Through new interviews with early collaborators like Phil Lancaster, Woolf Byrne and Mike Vernon in Part 1, we built an unrivalled oral history of Bowie’s early adventures, and his breakthrough to mature creativity and superstardom. In Part 2 (1977-1989), we uncovered new stories and first-hand accounts about the “Berlin trilogy” and beyond.
Now, as we move to the last decades of Bowie’s lifetime, we find that while some of the personnel remain the same – Mike Garson, one of our most generous interviewees, is often there; Eno returns, as does Tony Visconti, who joins us for some new recollections on Bowie’s later work – Bowie continued to thirst after fresh experience and new directions in his music. We’re particularly privileged to hear from Reeves Gabrels, who can be credited for reminding Bowie that above all, his fans wanted to hear him do exactly what he wanted.
As this volume of Ultimate Record Collection proceeds, it becomes obvious how Bowie’s new music also enjoyed a knowing relationship with his past. This might be obvious on the likes of the VH1 Storytellers album, where Bowie reaches back as far as “Can’t Help Thinking About Me”. Elsewhere though, there’s grounds for thinking that the knowing glances to his earlier self (on the “Buddha Of Suburbia” single, say) ultimately build towards a wonderful circularity.

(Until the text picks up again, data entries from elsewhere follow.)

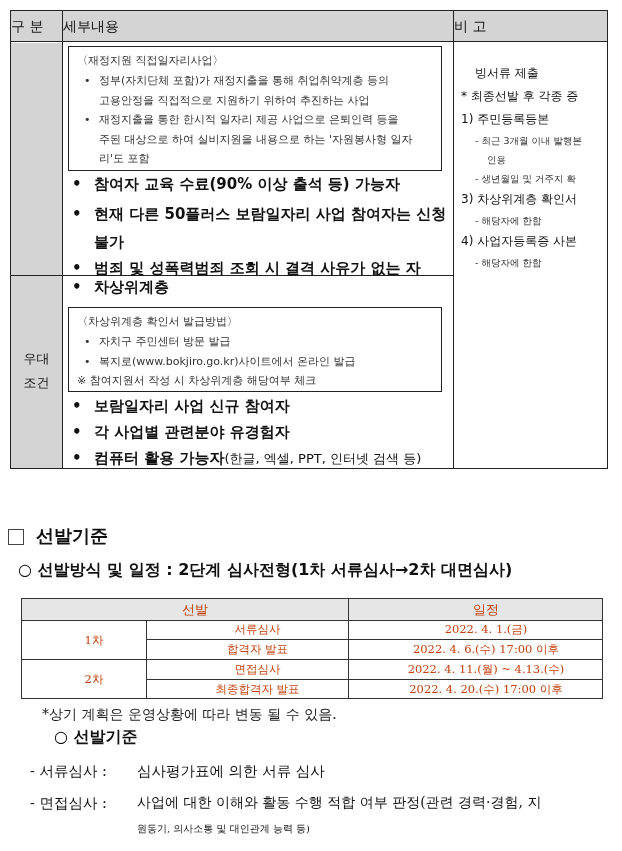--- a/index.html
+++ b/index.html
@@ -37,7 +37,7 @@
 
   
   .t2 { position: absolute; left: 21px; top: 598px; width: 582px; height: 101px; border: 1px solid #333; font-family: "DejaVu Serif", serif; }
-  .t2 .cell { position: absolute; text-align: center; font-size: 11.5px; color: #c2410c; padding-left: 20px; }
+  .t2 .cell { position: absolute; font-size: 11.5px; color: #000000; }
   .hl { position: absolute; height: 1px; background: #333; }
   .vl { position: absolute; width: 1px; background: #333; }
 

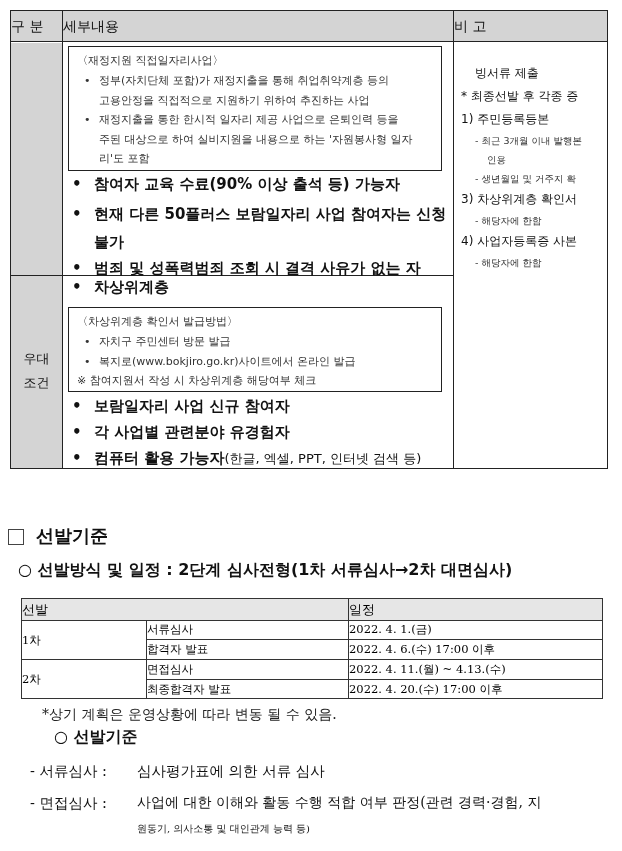--- a/index.html
+++ b/index.html
@@ -41,7 +41,7 @@
   .hl { position: absolute; height: 1px; background: #333; }
   .vl { position: absolute; width: 1px; background: #333; }
 
-  .foot { position: absolute; left: 42px; top: 706px; font-size: 14px; font-family: "DejaVu Serif", serif; color: #222; }
+  .foot { position: absolute; left: 42px; top: 706px; font-size: 11px; font-family: "DejaVu Serif", serif; color: #222; }
   .h3 { position: absolute; left: 18px; top: 727px; font-size: 16px; font-weight: bold; margin-left: 36px; }
   .crit { position: absolute; font-family: "DejaVu Serif", serif; font-size: 14.5px; color: #111; white-space: nowrap; }
 </style>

Designer Jonathan Barnbrook helped develop this self-reference in the brace of sleeve art from The Next Day, an album in which Bowie explicitly referenced his past work. Musically, Bowie’s last works, Blackstar and the Lazarus musical referenced his earliest. He left us much as he found us as an emerging talent in the late 1960s: a musician with a deep affinity for jazz and with an interest in developing some strong ideas for musical theatre. As the artwork of his latest lifetime compilation had it, clearly everything had changed – but at the same time, in the fundamentals of the man’s enthusiasms and passion, nothing had changed at all.
As musical director Henry Hey tells us of Bowie’s work on Lazarus: “I was aware it might be his last project, but I never thought of it like that. Just like he didn’t want his fame to define him when he was working with people, he didn’t want his illness to define him. He was only about positive energy and excitement for the creative process. He would bring this beautiful energy to it.”